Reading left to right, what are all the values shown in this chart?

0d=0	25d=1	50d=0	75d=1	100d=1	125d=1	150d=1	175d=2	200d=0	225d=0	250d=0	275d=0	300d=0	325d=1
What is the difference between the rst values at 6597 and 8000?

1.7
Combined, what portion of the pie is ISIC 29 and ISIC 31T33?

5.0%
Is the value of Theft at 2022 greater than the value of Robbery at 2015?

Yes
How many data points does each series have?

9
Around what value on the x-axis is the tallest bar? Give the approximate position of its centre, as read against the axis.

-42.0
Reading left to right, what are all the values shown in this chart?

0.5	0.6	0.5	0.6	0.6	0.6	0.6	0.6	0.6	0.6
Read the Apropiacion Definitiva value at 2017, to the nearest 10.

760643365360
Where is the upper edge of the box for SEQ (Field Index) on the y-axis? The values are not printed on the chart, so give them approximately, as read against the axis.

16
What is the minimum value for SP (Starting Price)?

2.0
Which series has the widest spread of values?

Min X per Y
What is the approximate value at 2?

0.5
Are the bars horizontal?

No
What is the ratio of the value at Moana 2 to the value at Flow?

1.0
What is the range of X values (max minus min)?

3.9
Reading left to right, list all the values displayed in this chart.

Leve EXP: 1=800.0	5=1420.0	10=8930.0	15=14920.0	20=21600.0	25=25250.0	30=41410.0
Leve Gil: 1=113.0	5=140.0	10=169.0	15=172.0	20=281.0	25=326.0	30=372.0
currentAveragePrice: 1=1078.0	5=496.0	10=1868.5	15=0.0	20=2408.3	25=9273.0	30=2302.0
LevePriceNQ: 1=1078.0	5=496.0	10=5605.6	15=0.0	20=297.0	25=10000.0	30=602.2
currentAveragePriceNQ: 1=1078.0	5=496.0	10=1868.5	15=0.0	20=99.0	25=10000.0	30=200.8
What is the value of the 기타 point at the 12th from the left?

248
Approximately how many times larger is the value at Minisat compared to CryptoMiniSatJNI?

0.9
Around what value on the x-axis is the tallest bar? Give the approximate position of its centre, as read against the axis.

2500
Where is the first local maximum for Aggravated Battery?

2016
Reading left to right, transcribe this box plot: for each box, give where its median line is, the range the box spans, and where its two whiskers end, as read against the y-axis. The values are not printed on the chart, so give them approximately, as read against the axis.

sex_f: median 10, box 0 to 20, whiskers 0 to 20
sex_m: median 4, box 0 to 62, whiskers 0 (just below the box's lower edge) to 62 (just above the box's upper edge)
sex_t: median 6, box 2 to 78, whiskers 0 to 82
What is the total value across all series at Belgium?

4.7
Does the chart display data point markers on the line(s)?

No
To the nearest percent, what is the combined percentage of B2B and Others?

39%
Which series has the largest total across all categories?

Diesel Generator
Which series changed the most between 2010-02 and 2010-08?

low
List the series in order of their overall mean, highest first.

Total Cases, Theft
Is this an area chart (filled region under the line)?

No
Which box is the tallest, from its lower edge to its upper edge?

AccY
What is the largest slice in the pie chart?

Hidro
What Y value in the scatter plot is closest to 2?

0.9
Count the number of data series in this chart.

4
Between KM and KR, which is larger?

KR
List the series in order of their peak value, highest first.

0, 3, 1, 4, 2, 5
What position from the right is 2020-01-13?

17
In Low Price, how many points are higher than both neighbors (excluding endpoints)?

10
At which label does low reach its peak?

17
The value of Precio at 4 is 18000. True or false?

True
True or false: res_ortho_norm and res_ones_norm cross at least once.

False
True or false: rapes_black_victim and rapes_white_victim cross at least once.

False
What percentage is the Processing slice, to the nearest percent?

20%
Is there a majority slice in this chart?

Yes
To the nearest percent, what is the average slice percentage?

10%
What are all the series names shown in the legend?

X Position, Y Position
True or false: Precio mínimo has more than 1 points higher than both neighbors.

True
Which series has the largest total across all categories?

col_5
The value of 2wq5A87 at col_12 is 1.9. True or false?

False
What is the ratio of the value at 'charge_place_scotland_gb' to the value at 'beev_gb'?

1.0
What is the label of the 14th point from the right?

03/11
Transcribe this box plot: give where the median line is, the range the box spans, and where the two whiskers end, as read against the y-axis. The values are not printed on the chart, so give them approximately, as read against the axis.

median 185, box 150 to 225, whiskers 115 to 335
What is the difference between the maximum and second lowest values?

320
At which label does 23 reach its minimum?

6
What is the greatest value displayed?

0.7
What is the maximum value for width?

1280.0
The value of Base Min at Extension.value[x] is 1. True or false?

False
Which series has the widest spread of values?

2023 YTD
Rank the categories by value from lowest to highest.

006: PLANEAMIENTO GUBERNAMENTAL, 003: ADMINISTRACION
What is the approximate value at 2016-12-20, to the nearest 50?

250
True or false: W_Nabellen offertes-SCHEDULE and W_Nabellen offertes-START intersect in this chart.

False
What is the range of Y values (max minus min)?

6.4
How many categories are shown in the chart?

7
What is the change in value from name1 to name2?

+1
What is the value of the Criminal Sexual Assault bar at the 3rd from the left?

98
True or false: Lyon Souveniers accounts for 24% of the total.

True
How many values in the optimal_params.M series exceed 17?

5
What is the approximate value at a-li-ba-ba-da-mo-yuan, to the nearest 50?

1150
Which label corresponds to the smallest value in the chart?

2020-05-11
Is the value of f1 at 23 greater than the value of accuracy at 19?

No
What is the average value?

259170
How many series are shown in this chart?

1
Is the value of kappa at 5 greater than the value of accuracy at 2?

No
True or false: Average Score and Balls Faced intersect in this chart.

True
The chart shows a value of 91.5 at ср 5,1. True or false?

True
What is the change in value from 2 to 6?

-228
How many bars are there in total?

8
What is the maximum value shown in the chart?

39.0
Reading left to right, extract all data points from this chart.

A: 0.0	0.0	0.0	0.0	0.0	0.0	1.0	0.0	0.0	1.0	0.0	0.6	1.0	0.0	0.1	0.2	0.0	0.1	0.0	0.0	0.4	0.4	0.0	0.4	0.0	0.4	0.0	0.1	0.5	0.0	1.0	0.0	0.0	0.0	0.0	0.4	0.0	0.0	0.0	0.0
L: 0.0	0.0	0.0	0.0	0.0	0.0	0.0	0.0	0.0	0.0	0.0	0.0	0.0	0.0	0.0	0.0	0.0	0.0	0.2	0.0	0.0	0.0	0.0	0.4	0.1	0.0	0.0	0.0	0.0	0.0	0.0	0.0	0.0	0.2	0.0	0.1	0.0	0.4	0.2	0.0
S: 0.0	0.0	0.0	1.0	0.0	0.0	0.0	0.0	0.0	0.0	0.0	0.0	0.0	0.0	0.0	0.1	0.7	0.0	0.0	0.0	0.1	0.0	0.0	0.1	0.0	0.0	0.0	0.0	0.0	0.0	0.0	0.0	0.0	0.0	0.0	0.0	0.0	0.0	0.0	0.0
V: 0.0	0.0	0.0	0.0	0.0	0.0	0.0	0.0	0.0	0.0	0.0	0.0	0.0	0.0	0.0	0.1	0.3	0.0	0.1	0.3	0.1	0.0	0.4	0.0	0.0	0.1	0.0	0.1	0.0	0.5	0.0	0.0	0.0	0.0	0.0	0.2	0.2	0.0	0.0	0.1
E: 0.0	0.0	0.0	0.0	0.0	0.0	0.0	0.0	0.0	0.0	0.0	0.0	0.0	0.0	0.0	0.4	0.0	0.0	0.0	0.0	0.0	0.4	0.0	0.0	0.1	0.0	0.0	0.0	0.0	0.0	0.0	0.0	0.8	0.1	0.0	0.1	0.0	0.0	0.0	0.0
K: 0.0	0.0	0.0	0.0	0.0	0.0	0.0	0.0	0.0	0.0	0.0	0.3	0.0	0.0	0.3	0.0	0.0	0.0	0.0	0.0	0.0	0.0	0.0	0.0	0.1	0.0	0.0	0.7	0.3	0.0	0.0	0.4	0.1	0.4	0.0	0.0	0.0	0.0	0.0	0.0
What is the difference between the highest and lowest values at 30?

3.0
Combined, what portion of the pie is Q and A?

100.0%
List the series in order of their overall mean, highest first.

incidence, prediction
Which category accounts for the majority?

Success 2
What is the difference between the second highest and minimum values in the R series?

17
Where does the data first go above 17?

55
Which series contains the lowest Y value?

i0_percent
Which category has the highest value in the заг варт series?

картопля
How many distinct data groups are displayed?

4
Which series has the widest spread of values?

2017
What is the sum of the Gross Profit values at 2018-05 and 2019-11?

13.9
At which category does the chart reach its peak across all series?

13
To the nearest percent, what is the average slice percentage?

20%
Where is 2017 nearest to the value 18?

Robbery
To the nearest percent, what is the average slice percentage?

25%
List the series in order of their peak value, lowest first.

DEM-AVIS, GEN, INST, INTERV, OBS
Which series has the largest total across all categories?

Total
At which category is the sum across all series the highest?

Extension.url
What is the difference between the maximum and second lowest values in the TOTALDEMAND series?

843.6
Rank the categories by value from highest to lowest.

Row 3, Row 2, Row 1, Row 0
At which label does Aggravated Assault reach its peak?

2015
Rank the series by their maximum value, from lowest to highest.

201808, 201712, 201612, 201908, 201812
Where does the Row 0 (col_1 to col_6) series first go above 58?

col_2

--*--

Please rewrite the lines as a Markdown table, starting at the line that contains "DEM-AVIS, GEN, INST, INTERV, OBS" and continuing through the last line of the records, with both ends included. Use the columns Row and Line text, and leave out the blank lines.

- Exercise response
| Row | Line text |
|---|---|
| 1 | DEM-AVIS, GEN, INST, INTERV, OBS |
| 2 | Which series has the largest total across all categories? |
| 3 | Total |
| 4 | At which category is the sum across all series the highest? |
| 5 | Extension.url |
| 6 | What is the difference between the maximum and second lowest values in the TOTALDEMAND series? |
| 7 | 843.6 |
| 8 | Rank the categories by value from highest to lowest. |
| 9 | Row 3, Row 2, Row 1, Row 0 |
| 10 | At which label does Aggravated Assault reach its peak? |
| 11 | 2015 |
| 12 | Rank the series by their maximum value, from lowest to highest. |
| 13 | 201808, 201712, 201612, 201908, 201812 |
| 14 | Where does the Row 0 (col_1 to col_6) series first go above 58? |
| 15 | col_2 |